8Avec la SFSIC, les choses furent plus difficiles. Jean Devèze joua un rôle considérable dans l’organisation des SIC en France, en créant en 1972 la « Chronique de la 52ème section » (ancienne dénomination de la 71ème. Rappelons aux plus jeunes que ceci signifie qu’il y a 70 autres disciplines devant nous, toutes plus légitimes les unes que les autres bien entendu…). Cette chronique a donné naissance à La Lettre d’Inforcom que j’ai reprise en 1989 pour une dizaine d’années. Avec le temps, je n’ai pas encore compris pourquoi et comment, ce qui aurait dû rester un débat scientifique ou épistémologique a dégénéré en combat de tranchées.

9D’un côté le camp des universitaires « déterministes » qui considèrent que les conditions de départ (essentiellement sociales) déterminent les conditions d’arrivée. Pour citer un nom extérieur aux SIC, mais très important néanmoins dans le paysage scientifique des trente dernières années, on aura reconnu l’école bourdieusienne des tous débuts jusqu’aux derniers travaux. Une sorte d’alliance de Rousseau et de Zola s’exprimant dans un autre registre et avec une autre langue(…) Pour les enseignants-chercheurs de cette tendance, largement majoritaires, la communication influence les dominés, les médias les trompent, les pervertissent ou les détournent de la révolte ou de la révolution. Les êtres humains ne sont pas – ne sont plus – libres. On retrouve ce clivage non dit partout en SHS : en sociologie bien sûr, mais en sciences de l’Education (le système scolaire perpétue ou accentue les inégalités, etc.), en économie (voir comment on a toujours minoré Schumpeter). En face, si l’on peut dire, le camp des « non déterministes » qui considère que l’être humain est libre, qu’il peut s’amender, se modifier, se libérer et grandir. Ce serait Hugo opposé à Zola. Jean Devèze était résolument de ce camp là. Son engagement à gauche, fort ancien, s’inscrivait dans sa générosité naturelle. Camus contre Sartre peut-être ? Nos discussions sur Jean-François Revel et La Connaissance inutile étaient infinies. Et la SFSIC, parce que c’était sa fonction, a été le lieu de convergence de ces débats.( …..)

=== Liste des données ===

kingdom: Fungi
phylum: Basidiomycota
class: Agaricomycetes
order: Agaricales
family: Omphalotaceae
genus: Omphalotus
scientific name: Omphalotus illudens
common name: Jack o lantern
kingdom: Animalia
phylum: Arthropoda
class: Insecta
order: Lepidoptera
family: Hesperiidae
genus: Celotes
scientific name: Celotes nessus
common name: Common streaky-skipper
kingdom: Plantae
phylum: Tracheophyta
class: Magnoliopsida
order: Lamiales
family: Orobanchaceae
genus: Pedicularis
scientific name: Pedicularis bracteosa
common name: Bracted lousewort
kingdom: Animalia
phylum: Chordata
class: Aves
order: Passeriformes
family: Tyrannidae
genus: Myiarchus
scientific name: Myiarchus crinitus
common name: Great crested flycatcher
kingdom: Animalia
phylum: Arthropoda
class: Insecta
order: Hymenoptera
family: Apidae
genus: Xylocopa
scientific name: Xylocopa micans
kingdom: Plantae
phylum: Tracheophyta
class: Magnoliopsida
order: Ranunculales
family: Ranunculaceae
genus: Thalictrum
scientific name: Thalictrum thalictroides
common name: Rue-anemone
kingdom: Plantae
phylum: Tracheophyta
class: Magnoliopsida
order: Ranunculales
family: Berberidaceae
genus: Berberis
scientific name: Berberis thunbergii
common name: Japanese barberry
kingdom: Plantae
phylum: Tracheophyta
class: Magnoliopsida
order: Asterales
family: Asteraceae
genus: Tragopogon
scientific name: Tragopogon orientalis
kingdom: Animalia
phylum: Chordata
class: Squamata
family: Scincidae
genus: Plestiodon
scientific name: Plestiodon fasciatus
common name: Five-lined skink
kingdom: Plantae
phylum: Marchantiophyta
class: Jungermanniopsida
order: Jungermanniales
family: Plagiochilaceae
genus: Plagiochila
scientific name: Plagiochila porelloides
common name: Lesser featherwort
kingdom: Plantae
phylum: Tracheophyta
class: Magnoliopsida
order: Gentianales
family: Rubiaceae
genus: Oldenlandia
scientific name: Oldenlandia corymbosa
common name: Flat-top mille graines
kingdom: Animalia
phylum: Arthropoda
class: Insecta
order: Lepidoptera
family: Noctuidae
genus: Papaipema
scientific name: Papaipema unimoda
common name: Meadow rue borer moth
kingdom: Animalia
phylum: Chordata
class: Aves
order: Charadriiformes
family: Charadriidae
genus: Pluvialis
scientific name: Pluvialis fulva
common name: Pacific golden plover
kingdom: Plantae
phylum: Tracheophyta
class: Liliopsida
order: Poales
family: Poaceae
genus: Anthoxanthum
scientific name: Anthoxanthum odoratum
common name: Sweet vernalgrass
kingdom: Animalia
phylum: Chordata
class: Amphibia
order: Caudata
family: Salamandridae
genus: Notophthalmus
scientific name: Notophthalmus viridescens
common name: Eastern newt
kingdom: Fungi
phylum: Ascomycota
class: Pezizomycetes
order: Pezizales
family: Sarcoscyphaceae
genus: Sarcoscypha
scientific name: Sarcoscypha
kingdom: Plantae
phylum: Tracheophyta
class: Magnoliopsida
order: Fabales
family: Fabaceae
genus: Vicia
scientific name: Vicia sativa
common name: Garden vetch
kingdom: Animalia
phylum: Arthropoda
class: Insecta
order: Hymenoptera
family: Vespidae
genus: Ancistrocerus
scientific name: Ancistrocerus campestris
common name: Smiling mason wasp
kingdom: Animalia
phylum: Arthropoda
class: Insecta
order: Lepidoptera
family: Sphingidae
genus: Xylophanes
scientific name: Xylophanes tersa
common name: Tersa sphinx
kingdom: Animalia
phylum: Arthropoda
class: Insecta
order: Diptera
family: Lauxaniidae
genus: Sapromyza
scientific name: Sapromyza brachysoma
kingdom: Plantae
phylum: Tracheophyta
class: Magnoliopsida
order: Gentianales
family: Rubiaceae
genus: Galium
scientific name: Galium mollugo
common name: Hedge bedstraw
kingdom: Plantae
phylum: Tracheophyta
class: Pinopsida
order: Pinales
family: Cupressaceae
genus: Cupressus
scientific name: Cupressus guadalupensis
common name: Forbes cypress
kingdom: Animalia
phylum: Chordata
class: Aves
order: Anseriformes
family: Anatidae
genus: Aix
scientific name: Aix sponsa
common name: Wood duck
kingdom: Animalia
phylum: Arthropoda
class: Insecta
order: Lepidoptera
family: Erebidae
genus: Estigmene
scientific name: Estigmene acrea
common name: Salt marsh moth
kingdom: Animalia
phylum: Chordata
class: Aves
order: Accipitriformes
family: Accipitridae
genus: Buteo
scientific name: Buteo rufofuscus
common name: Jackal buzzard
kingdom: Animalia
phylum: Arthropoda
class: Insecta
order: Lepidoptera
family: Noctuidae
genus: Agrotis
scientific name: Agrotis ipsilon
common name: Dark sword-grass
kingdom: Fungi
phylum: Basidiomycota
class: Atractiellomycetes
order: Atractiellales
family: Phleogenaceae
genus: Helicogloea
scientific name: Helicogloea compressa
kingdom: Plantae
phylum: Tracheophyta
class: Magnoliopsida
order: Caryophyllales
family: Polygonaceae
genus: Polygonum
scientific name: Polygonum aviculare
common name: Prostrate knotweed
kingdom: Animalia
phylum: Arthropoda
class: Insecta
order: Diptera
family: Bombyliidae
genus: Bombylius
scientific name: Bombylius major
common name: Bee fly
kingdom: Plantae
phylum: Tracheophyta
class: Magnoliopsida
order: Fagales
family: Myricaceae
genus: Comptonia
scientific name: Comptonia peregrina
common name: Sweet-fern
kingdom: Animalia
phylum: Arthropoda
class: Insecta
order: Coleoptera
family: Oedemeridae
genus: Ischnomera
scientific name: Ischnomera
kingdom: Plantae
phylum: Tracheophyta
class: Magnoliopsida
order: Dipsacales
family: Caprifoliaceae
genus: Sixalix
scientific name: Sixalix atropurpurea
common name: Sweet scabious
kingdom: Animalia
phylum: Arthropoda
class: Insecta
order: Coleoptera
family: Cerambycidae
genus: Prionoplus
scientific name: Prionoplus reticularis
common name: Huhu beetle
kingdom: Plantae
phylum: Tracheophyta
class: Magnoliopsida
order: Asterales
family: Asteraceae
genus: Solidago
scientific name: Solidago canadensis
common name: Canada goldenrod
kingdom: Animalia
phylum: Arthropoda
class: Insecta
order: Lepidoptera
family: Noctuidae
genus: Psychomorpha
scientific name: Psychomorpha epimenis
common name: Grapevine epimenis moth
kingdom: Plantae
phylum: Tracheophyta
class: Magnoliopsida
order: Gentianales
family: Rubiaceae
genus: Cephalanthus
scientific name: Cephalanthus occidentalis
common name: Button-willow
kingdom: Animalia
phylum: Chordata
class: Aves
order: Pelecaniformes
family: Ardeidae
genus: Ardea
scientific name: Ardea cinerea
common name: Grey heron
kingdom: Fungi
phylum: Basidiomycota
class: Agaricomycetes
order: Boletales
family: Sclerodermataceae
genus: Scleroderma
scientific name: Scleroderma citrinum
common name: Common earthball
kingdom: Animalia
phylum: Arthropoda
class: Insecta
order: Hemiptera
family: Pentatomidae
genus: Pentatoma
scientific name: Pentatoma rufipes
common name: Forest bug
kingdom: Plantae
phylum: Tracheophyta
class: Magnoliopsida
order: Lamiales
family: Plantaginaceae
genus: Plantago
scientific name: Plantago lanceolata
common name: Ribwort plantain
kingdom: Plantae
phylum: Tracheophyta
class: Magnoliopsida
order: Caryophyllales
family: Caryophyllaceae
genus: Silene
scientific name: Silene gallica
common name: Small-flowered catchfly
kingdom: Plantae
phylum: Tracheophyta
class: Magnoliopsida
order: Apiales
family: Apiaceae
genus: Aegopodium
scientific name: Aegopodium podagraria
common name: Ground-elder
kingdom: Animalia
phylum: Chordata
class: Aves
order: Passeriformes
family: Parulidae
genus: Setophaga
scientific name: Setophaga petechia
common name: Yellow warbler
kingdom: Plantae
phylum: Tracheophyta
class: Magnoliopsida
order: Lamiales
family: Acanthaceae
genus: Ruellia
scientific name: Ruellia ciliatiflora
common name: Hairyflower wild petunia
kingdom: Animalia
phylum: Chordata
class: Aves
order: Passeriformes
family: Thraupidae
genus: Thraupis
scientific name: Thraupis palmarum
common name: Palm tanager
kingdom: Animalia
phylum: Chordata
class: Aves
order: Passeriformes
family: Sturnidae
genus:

=== Objectif énoncé 1 ===
D'après l'extrait du document, pourquoi la SFSIC est-elle devenue le lieu où convergeaient les débats entre les deux camps ? Répondez en une à trois phrases.
=== Objectif énoncé 2 ===
Répondez à ces questions sur l'extrait du document :
(a) En quelle année Jean Devèze a-t-il créé la « Chronique de la 52ème section » ?
(b) Quelle publication est née de cette chronique ?
(c) À quel camp Jean Devèze appartenait-il résolument ?
Les enregistrements n'entrent pas en jeu ici.

=== Réponse correcte 1 ===
Selon l'extrait, la SFSIC a été le lieu de convergence de ces débats parce que c'était sa fonction.

=== Réponse correcte 2 ===
(a) Il l'a créée en 1972.
(b) Cette chronique a donné naissance à La Lettre d'Inforcom.
(c) Il appartenait au camp des « non déterministes ».